*Vorliegender Text:*
================================
Da Römer verschiedenster Stellung, zumal seit der frühen Kaiserzeit, immer wieder ihre Position in der jeweiligen Hierarchie markierten, konnte der Kenner der lateinischen Inschriften die häufig vorgebrachte Ausrede, für eine römische Sozialgeschichte im modernen Sinn fehle es an Quellen, als nicht fundiert zurückweisen. Das gilt heute noch viel mehr als damals.
Hinter der relativ konventionellen Epocheneinteilung steckte eine klare historische Anschauung. Zu Beginn der römischen Geschichte und in der Kaiserzeit mündete jeweils eine Expansion in Neuformierungen, gegen Ende der Republik und im dritten Jahrhundert nach Christus wirkten erodierende Kräfte zeitweise sehr stark, ohne jedoch die Grundstrukturen angreifen zu können. Dies geschah erst, als der äußere Rahmen der politischen Ordnung zerbrach und das, was ihn ersetzte, anders als zum Ende der Republik nicht mehr römisch war. Der Preis für diese Konzeption liegt in einer bisweilen teleologischen Sichtweise; dass Augustus und Diokletian nicht nur die Macht erobern, sondern auch die Ordnung für vergleichsweise lange Dauer stabilisieren konnten, war jedoch keineswegs abzusehen und nicht einmal wahrscheinlich.
================================
*Bereitgestelltes Material:*

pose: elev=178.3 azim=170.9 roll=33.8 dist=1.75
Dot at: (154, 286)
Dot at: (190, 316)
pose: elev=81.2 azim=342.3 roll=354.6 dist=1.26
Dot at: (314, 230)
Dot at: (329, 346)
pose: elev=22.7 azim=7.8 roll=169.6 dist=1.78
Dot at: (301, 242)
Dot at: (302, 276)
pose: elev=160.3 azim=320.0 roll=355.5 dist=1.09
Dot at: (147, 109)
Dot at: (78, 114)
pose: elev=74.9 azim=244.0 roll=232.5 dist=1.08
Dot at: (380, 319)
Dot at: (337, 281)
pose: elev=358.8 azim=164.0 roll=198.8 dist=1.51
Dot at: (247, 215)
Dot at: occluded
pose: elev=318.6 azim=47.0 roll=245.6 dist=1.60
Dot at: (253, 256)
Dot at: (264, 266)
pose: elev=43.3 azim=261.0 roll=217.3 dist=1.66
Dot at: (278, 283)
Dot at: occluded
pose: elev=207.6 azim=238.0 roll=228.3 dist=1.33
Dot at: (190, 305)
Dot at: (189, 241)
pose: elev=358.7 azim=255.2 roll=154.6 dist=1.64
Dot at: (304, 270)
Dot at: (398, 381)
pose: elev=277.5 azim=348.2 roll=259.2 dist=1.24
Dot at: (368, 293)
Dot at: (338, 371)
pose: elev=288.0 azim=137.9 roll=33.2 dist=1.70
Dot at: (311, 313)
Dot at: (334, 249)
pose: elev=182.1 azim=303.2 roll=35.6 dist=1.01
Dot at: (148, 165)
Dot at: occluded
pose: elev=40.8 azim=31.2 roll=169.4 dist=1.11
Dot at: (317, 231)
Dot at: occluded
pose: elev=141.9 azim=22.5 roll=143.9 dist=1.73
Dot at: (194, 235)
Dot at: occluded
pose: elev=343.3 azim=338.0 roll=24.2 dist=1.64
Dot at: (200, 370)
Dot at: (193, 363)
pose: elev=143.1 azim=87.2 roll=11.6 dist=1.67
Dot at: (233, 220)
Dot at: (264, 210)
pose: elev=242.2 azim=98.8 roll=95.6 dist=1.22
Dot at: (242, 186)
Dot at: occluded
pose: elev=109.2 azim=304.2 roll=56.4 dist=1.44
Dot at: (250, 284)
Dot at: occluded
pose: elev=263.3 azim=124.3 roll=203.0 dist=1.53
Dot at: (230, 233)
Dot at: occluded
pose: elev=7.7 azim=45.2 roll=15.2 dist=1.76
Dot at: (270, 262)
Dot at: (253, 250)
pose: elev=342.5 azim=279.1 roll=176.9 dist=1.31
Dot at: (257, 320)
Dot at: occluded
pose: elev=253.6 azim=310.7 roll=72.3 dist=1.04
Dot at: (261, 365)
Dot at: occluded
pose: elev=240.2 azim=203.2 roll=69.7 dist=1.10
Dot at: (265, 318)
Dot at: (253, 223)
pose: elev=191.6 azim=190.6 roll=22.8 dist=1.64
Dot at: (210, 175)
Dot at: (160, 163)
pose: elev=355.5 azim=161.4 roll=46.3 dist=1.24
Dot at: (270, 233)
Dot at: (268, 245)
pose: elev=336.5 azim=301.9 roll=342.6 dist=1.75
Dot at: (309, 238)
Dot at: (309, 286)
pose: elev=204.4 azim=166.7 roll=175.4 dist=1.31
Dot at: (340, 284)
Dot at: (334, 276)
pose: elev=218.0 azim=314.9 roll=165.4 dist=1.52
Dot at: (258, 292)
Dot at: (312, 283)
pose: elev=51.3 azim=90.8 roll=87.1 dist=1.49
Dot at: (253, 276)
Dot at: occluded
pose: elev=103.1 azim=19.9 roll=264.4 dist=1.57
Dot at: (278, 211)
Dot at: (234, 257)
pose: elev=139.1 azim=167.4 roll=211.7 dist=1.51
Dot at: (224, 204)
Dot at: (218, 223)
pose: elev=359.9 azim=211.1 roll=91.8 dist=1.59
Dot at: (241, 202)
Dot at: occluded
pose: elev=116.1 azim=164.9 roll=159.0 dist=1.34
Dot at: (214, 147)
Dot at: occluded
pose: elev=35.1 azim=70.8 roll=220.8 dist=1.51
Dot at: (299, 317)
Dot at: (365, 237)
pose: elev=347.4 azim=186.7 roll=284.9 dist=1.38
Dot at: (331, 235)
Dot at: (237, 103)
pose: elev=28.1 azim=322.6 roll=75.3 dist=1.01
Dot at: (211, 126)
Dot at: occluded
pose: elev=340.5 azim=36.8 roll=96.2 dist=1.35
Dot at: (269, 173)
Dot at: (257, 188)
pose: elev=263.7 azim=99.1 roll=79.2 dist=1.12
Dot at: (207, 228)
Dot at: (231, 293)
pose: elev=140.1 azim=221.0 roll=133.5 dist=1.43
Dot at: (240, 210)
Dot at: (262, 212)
================================
*Deine Aufgabe:*
Kopiere aus dem Text zur römischen Geschichte alles von „Da Römer verschiedenster“ bis hinunter zu „mehr als damals.“ Wort für Wort.

*Deine Antwort:*
Da Römer verschiedenster Stellung, zumal seit der frühen Kaiserzeit, immer wieder ihre Position in der jeweiligen Hierarchie markierten, konnte der Kenner der lateinischen Inschriften die häufig vorgebrachte Ausrede, für eine römische Sozialgeschichte im modernen Sinn fehle es an Quellen, als nicht fundiert zurückweisen. Das gilt heute noch viel mehr als damals.